*** Opening Data supplied ***

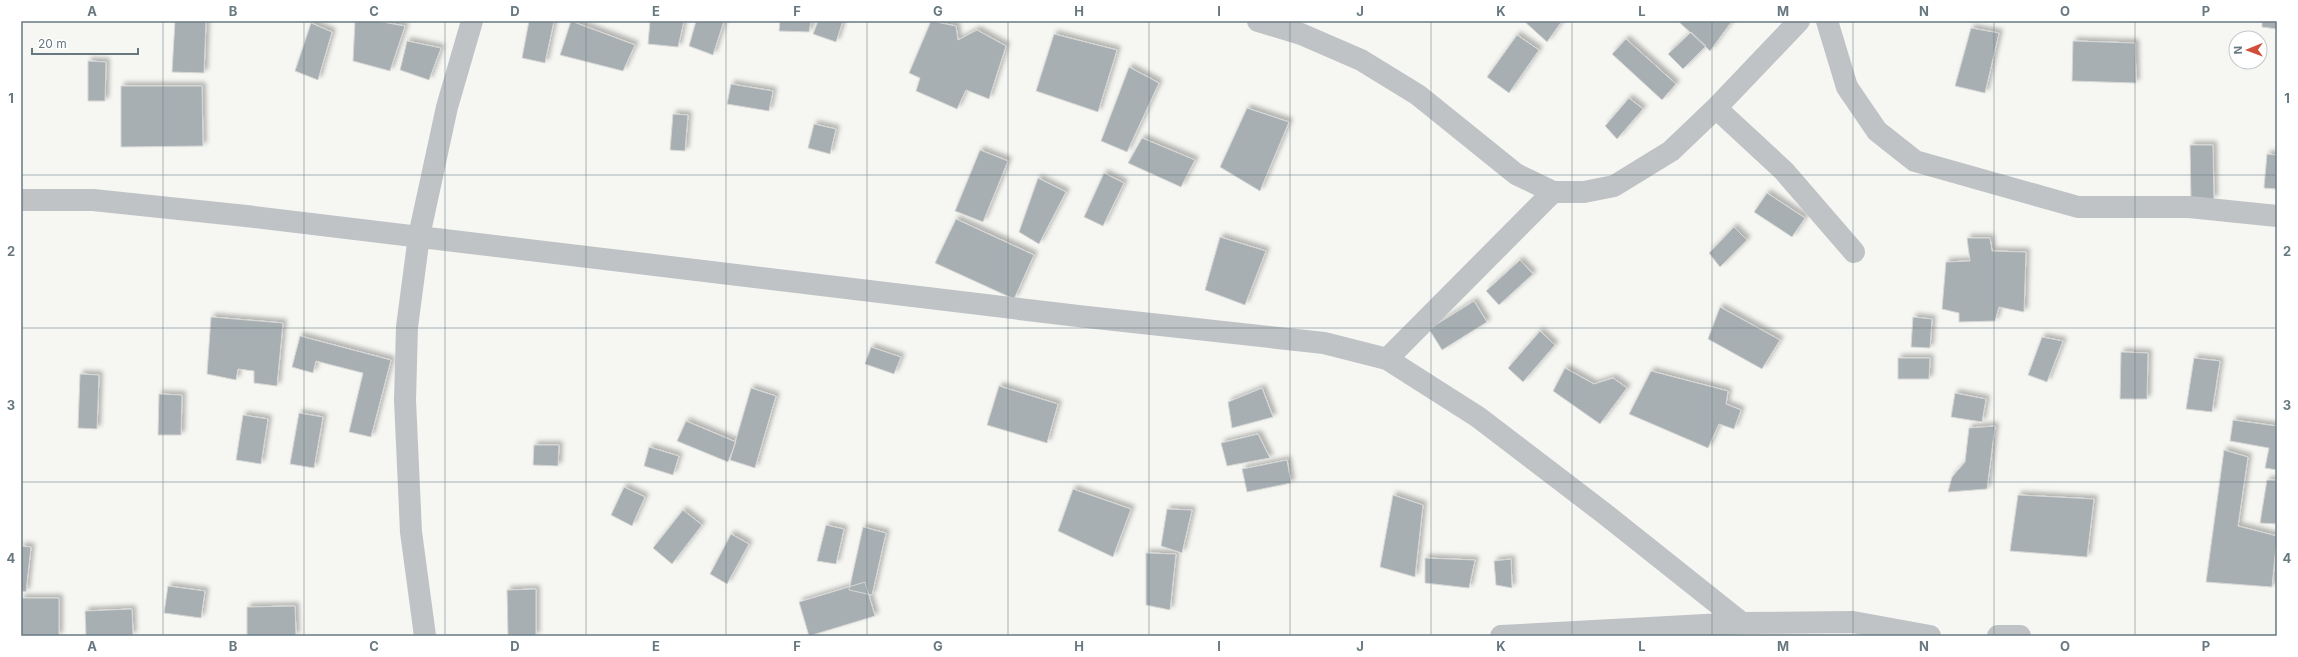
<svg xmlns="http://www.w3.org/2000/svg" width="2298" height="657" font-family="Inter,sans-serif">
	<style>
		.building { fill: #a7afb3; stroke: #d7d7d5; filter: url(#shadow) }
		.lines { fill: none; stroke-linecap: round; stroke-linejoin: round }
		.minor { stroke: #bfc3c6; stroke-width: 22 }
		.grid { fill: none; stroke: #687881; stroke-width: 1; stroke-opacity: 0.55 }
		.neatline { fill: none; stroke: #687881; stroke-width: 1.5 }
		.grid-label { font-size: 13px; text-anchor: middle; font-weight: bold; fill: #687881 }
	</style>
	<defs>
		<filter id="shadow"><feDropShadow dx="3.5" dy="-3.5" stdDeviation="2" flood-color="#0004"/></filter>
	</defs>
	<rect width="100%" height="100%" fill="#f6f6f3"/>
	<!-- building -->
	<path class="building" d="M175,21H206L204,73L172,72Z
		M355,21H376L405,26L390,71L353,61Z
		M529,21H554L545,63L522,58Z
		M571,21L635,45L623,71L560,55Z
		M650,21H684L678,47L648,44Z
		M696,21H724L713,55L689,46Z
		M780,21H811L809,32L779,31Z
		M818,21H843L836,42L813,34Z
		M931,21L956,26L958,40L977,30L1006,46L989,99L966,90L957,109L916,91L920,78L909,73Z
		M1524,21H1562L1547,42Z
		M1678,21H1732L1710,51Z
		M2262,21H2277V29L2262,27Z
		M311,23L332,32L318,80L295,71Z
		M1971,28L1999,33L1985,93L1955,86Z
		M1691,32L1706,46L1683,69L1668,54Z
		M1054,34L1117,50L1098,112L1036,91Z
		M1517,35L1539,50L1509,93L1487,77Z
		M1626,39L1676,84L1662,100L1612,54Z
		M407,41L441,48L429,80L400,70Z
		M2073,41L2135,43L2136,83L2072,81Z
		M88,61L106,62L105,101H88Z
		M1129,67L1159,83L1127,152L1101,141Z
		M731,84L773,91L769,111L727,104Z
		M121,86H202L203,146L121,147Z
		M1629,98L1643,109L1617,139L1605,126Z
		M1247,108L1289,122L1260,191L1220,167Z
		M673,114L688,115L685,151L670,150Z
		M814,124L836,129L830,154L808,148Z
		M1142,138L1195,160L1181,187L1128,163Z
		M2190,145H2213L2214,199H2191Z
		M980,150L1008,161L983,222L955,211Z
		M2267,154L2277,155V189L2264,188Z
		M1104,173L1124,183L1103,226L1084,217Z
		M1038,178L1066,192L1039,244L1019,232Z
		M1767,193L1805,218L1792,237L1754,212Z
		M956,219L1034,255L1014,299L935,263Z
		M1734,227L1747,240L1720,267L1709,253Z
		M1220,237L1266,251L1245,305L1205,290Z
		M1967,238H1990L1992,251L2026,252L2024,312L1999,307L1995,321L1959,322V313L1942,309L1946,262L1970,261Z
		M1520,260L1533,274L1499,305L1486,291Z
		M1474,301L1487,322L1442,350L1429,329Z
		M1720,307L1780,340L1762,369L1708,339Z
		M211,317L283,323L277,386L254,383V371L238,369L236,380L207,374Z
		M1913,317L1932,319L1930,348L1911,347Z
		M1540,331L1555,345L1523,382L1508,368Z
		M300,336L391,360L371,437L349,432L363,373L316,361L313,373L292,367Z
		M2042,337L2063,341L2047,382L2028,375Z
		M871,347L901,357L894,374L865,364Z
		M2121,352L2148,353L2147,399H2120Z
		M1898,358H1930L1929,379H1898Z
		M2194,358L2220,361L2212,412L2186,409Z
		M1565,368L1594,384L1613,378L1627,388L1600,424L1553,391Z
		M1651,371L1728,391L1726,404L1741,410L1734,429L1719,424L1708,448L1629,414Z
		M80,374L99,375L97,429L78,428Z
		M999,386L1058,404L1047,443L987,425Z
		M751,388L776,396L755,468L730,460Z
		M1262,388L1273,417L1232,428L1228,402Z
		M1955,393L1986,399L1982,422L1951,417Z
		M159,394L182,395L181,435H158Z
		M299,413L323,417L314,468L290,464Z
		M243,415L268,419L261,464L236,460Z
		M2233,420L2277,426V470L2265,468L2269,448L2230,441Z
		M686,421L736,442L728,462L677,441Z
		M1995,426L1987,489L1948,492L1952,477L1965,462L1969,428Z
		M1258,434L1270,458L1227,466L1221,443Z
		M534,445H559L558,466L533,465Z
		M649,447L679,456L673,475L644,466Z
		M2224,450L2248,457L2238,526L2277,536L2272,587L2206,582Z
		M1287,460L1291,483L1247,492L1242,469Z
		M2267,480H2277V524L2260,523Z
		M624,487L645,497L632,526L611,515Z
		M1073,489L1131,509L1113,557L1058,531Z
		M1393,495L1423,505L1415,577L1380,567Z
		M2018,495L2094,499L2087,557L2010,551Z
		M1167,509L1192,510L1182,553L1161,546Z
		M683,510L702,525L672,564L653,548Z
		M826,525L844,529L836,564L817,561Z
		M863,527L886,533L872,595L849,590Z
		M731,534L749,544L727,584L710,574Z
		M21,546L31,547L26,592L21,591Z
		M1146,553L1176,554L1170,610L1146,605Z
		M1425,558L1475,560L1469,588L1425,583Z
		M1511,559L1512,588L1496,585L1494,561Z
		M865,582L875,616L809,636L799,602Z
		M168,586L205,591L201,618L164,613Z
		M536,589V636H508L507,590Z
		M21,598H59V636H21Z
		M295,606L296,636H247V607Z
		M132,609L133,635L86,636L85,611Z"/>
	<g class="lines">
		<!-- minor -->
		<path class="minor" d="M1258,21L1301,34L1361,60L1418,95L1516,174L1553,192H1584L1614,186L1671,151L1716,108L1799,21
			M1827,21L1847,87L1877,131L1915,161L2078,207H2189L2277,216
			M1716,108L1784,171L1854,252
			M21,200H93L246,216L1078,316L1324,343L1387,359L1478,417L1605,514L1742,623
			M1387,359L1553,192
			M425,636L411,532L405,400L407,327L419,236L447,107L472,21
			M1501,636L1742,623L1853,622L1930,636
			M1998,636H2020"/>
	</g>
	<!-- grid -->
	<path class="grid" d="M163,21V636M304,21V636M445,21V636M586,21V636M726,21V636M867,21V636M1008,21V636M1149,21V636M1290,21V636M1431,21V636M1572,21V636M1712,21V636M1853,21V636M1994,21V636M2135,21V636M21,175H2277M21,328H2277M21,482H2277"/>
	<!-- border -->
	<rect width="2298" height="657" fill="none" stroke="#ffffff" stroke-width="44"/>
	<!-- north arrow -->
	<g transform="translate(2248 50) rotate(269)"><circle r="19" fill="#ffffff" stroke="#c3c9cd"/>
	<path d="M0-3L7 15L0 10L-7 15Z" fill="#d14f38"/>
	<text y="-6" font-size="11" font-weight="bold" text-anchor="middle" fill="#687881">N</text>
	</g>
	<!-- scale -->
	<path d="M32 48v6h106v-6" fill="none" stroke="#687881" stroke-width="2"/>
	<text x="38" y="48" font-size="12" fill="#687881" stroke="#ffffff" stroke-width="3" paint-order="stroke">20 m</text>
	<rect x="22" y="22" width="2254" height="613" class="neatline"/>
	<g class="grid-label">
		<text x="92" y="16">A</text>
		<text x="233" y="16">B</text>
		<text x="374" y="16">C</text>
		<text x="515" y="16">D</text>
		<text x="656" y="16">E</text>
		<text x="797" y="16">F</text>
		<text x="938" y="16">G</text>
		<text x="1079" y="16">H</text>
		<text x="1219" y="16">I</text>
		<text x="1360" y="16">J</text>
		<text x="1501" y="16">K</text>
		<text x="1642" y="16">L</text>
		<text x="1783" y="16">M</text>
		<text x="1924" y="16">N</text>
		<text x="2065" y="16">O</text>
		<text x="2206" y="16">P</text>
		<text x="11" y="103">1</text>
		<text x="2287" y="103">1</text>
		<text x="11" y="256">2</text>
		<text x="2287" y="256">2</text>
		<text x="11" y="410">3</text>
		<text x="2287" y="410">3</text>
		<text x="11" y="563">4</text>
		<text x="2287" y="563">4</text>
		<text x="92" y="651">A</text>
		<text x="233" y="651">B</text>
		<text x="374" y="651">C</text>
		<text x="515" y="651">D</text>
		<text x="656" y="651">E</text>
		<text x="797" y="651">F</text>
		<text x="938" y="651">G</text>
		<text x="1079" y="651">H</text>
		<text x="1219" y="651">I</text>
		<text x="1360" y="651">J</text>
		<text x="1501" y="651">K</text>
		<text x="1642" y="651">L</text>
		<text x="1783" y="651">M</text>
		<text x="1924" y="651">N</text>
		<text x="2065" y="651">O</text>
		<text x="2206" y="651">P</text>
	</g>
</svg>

*** Closing Data supplied ***
*** Opening Data supplied ***

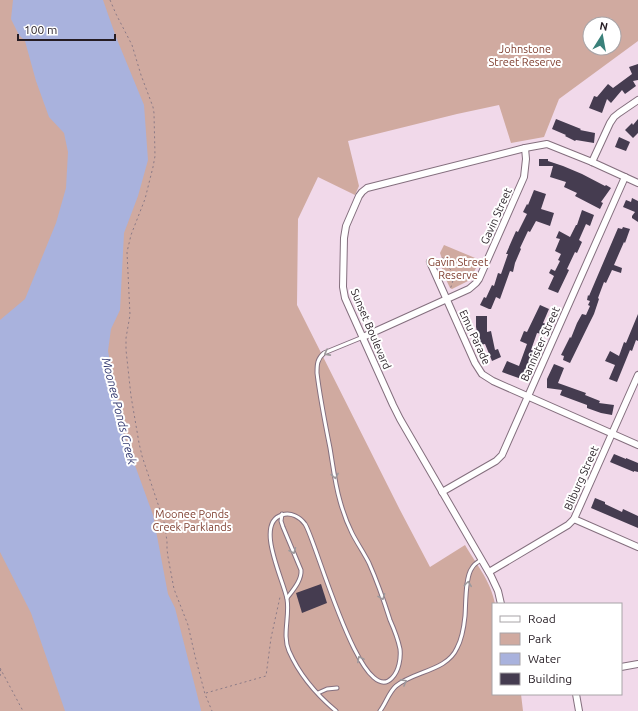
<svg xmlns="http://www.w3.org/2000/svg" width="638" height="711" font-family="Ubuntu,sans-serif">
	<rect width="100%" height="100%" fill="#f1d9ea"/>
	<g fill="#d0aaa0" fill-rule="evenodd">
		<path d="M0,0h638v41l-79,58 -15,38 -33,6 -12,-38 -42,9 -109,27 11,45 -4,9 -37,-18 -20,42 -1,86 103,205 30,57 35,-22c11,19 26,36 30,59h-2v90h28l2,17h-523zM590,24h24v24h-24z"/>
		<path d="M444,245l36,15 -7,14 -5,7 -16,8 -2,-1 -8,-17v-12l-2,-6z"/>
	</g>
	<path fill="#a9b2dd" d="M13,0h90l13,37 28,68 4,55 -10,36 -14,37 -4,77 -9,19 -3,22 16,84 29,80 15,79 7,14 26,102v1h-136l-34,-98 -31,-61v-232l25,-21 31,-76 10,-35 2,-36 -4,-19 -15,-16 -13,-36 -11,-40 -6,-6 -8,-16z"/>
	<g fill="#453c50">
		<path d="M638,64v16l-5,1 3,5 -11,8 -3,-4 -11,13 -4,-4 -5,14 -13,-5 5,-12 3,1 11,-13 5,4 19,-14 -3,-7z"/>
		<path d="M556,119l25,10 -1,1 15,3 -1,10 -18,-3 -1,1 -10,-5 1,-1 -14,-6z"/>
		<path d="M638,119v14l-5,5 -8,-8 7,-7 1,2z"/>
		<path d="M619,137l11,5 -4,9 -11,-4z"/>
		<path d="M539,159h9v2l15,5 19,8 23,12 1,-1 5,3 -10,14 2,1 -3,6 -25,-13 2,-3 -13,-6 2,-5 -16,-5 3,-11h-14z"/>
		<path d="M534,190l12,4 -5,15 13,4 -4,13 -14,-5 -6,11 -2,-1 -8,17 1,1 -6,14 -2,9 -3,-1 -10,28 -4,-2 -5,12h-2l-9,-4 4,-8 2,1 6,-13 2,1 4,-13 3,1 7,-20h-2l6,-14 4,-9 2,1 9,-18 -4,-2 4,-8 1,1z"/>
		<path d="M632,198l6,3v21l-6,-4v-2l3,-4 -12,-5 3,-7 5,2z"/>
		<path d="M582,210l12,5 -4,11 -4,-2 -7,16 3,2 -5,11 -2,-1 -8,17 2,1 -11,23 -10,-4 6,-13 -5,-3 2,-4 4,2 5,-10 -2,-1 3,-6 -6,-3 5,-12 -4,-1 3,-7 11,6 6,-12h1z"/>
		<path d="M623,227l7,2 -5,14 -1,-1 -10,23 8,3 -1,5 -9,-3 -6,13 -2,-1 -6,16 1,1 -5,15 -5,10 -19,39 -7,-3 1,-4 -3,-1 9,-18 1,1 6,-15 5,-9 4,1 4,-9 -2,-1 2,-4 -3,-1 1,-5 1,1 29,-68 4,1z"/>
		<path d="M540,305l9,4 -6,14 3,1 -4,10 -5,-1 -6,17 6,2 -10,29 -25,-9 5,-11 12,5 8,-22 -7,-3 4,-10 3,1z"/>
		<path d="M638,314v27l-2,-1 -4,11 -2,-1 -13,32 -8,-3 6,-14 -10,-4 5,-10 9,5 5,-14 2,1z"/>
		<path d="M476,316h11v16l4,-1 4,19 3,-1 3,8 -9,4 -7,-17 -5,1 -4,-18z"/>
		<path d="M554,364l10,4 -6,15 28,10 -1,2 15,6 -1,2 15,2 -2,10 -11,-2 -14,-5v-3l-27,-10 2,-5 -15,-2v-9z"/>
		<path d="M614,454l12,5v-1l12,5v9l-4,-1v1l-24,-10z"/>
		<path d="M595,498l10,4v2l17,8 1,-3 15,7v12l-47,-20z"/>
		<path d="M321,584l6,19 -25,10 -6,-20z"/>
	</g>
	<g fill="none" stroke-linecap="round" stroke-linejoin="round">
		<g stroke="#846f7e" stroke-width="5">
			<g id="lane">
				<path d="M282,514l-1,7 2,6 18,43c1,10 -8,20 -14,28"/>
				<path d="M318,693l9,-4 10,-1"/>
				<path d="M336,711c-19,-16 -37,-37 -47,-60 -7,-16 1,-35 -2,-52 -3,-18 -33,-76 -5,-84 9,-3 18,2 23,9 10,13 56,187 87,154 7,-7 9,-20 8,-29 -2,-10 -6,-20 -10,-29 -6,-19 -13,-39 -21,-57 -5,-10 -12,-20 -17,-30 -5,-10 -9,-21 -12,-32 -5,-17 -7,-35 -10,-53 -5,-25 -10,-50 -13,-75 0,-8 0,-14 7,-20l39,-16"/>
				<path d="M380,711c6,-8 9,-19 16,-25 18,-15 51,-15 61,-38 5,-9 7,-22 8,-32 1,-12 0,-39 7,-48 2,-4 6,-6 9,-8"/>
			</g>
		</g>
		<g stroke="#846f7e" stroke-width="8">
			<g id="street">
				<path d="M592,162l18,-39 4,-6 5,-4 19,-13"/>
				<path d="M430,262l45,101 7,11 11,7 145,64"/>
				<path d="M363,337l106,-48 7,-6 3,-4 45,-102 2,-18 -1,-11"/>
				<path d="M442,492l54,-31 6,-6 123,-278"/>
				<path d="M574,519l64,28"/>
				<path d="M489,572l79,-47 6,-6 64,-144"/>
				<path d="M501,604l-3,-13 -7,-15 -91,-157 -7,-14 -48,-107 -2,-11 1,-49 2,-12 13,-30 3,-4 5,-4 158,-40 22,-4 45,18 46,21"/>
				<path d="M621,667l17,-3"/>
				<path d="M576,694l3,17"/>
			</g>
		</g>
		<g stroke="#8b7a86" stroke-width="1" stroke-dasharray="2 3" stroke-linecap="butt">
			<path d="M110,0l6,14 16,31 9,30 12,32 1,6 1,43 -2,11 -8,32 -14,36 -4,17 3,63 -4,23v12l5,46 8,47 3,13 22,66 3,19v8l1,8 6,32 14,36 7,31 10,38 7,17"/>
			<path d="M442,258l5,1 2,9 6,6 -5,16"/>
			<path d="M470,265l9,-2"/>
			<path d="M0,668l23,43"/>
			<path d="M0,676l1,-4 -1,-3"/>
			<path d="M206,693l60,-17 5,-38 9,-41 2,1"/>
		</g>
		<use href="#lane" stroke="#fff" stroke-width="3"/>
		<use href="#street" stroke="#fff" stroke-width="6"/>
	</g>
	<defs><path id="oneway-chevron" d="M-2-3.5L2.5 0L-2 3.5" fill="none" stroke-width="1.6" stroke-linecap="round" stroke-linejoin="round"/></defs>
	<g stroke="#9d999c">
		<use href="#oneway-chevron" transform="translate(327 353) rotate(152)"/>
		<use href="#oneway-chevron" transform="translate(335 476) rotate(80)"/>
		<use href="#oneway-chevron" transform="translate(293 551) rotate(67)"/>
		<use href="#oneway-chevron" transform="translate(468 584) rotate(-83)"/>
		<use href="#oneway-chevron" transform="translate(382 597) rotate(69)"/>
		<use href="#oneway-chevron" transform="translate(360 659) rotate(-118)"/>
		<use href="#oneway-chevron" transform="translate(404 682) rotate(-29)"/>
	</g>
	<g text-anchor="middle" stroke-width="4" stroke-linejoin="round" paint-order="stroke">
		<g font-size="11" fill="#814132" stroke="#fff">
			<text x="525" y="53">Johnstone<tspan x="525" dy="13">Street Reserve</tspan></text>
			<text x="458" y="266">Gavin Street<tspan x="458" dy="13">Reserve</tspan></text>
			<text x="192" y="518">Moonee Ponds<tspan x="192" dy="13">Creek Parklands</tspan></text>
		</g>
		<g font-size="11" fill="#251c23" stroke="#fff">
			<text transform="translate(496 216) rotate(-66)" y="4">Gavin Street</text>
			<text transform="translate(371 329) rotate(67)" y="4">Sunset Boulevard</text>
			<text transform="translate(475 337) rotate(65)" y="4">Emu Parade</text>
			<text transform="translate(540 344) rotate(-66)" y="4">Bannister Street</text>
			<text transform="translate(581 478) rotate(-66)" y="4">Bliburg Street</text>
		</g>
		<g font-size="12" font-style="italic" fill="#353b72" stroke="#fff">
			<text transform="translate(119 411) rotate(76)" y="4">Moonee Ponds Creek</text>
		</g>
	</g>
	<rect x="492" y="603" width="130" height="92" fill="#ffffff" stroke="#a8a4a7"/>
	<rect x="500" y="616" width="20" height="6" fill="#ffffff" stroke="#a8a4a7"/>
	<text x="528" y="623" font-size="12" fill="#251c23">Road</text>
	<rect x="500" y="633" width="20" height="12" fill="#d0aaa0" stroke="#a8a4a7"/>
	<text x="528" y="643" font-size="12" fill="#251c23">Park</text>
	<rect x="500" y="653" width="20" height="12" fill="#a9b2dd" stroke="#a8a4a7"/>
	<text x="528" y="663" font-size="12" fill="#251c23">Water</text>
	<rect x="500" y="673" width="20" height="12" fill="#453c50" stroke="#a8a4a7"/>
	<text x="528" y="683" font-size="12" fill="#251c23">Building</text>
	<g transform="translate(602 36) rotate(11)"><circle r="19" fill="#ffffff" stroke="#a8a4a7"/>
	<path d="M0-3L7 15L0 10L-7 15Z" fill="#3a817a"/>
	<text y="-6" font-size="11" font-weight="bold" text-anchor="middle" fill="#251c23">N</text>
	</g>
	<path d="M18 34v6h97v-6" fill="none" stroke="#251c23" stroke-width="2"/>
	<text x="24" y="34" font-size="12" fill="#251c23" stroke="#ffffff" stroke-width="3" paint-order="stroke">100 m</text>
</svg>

*** Closing Data supplied ***

* [Problem]
Please return all lines above in which the string "round" is found.

* [Solution]
		.lines { fill: none; stroke-linecap: round; stroke-linejoin: round }
	<g fill="none" stroke-linecap="round" stroke-linejoin="round">
	<defs><path id="oneway-chevron" d="M-2-3.5L2.5 0L-2 3.5" fill="none" stroke-width="1.6" stroke-linecap="round" stroke-linejoin="round"/></defs>
	<g text-anchor="middle" stroke-width="4" stroke-linejoin="round" paint-order="stroke">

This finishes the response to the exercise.